Ownership of depository institutions: Insurance companies that own a bank or thrift will be regulated at the federal level: "All companies that control an insured depository institution, however organized, should be subject to robust consolidated supervision and regulation at the federal level by the Federal Reserve and should be subject to the nonbanking activity restrictions of the BHC Act.  The policy of separating banking from commerce should be re-affirmed and strengthened.  We must close loopholes in the BHC Act for thrift holding companies, industrial loan companies, credit card banks, trust companies, and grandfathered “nonbank” banks”.  With the number of insurers now having banks and/or thrifts in their organization, this would result in potential dramatically increased federal regulatory scrutiny if the depository institution were to remain in the organization structure.

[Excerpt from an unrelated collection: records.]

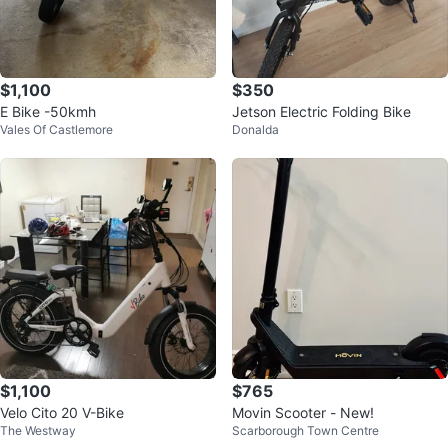
$1,100
$350
E Bike -50kmh
Jetson Electric Folding Bike
Vales Of Castlemore
Donalda
$1,100
$765
Velo Cito 20 V-Bike
Movin Scooter - New!
The Westway
Scarborough Town Centre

Capital standards for Tier 1 FHCs:  The white paper specifically states that Tier 1 FHCs will be subject to more stringent requirements than other firms: “The prudential standards for Tier 1 FHCs - including capital, liquidity and risk management standards - should be stricter and more conservative than those applicable to other financial firms to account for the greater risks that their potential failure would impose on the financial system.” This would imply that there could be a competitive disadvantage to receiving this classification.  This is somewhat contrary to the Solvency II framework in Europe where large highly diversified firms could gain a competitive advantage by way of a diversification benefit and therefore, favorable capital requirements.  The implications of being named a Tier 1 FHC are still unknown, but large financial services institutions that may potentially be designated as Tier 1 FHCs will need to carefully monitor developments and determine appropriate strategies to cope with the increased regulatory scrutiny.

Regulatory treatment of affiliates: The white paper calls for reform of regulations dealing with consolidation of insurance companies and affiliates: “any new regulatory regime must address the current gaps in insurance holding company regulation.” This could have an impact on current capital management strategies that use onshore and offshore captives and special purpose vehicles.